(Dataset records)
____________________

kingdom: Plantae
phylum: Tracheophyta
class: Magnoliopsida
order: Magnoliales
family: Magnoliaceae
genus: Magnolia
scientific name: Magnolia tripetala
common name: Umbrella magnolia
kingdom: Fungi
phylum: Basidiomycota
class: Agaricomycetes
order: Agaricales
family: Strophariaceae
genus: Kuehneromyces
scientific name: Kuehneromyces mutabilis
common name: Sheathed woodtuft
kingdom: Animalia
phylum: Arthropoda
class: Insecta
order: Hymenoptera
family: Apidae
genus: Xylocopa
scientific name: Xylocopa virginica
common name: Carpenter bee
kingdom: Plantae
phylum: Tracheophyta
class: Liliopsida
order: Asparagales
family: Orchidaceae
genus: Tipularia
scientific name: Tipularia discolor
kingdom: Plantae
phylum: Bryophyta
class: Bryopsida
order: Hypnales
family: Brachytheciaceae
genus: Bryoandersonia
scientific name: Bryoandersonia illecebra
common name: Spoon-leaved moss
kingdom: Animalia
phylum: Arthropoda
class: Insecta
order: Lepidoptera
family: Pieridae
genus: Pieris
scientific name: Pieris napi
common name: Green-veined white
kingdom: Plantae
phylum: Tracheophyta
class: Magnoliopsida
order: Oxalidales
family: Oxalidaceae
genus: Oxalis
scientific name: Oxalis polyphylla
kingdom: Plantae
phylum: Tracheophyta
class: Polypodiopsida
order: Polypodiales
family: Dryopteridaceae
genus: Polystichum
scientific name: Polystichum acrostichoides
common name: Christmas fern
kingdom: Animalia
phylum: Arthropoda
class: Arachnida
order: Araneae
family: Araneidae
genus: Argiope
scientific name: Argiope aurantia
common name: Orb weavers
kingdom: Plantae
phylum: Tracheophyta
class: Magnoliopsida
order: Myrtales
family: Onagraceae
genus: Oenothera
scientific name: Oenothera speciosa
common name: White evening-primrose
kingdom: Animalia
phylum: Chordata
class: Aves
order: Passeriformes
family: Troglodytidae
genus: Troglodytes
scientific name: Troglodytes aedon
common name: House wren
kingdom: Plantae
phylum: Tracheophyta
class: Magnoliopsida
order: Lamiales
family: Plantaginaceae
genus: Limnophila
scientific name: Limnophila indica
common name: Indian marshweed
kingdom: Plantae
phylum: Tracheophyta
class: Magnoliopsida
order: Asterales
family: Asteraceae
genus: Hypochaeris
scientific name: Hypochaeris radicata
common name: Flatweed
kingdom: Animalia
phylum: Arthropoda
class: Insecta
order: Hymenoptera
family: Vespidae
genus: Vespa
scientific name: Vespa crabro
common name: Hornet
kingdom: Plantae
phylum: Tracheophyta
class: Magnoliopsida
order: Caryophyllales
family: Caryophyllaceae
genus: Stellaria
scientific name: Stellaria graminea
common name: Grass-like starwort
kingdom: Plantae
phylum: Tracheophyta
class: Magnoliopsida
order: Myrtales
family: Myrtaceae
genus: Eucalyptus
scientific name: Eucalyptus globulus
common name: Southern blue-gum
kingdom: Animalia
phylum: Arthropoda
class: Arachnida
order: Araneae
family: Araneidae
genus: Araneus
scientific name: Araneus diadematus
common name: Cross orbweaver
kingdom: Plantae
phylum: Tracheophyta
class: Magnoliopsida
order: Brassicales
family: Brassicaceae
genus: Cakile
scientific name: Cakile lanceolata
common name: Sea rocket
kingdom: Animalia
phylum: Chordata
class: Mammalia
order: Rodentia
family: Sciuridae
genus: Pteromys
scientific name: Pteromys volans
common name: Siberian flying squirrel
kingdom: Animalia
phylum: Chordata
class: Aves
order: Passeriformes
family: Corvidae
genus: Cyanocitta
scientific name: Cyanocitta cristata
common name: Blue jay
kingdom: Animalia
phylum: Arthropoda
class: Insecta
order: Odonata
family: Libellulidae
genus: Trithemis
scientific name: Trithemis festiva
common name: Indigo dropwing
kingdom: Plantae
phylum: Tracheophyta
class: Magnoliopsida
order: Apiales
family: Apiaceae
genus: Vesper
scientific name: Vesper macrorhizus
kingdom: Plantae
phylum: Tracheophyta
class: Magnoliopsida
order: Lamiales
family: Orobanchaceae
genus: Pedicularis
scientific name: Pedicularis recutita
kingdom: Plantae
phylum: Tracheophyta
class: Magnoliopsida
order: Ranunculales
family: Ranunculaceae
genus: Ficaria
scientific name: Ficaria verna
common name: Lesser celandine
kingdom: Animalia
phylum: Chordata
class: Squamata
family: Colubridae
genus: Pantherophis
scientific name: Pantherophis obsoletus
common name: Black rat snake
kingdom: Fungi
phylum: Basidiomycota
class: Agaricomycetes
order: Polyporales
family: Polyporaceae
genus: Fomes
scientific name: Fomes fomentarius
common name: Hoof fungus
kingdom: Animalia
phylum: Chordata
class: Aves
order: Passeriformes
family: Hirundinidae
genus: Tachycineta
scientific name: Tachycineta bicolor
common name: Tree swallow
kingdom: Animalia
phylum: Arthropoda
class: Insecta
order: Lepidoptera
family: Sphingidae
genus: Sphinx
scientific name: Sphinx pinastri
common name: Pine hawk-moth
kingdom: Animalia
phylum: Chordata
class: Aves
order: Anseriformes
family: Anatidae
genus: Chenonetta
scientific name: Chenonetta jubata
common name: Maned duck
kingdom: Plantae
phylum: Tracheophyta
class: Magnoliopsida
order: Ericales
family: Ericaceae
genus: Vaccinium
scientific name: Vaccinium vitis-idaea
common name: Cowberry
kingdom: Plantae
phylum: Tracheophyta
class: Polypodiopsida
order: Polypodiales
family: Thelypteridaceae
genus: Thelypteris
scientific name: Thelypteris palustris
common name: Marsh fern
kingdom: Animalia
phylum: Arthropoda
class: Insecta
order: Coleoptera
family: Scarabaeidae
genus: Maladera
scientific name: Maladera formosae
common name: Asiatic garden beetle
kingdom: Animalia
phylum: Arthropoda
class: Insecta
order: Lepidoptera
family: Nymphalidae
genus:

____________________

Rewrite everything from the start of the records down to the line containing "family: Pieridae", substituting "vernacular name" for "common name" and keeping all other text the same.

kingdom: Plantae
phylum: Tracheophyta
class: Magnoliopsida
order: Magnoliales
family: Magnoliaceae
genus: Magnolia
scientific name: Magnolia tripetala
vernacular name: Umbrella magnolia
kingdom: Fungi
phylum: Basidiomycota
class: Agaricomycetes
order: Agaricales
family: Strophariaceae
genus: Kuehneromyces
scientific name: Kuehneromyces mutabilis
vernacular name: Sheathed woodtuft
kingdom: Animalia
phylum: Arthropoda
class: Insecta
order: Hymenoptera
family: Apidae
genus: Xylocopa
scientific name: Xylocopa virginica
vernacular name: Carpenter bee
kingdom: Plantae
phylum: Tracheophyta
class: Liliopsida
order: Asparagales
family: Orchidaceae
genus: Tipularia
scientific name: Tipularia discolor
kingdom: Plantae
phylum: Bryophyta
class: Bryopsida
order: Hypnales
family: Brachytheciaceae
genus: Bryoandersonia
scientific name: Bryoandersonia illecebra
vernacular name: Spoon-leaved moss
kingdom: Animalia
phylum: Arthropoda
class: Insecta
order: Lepidoptera
family: Pieridae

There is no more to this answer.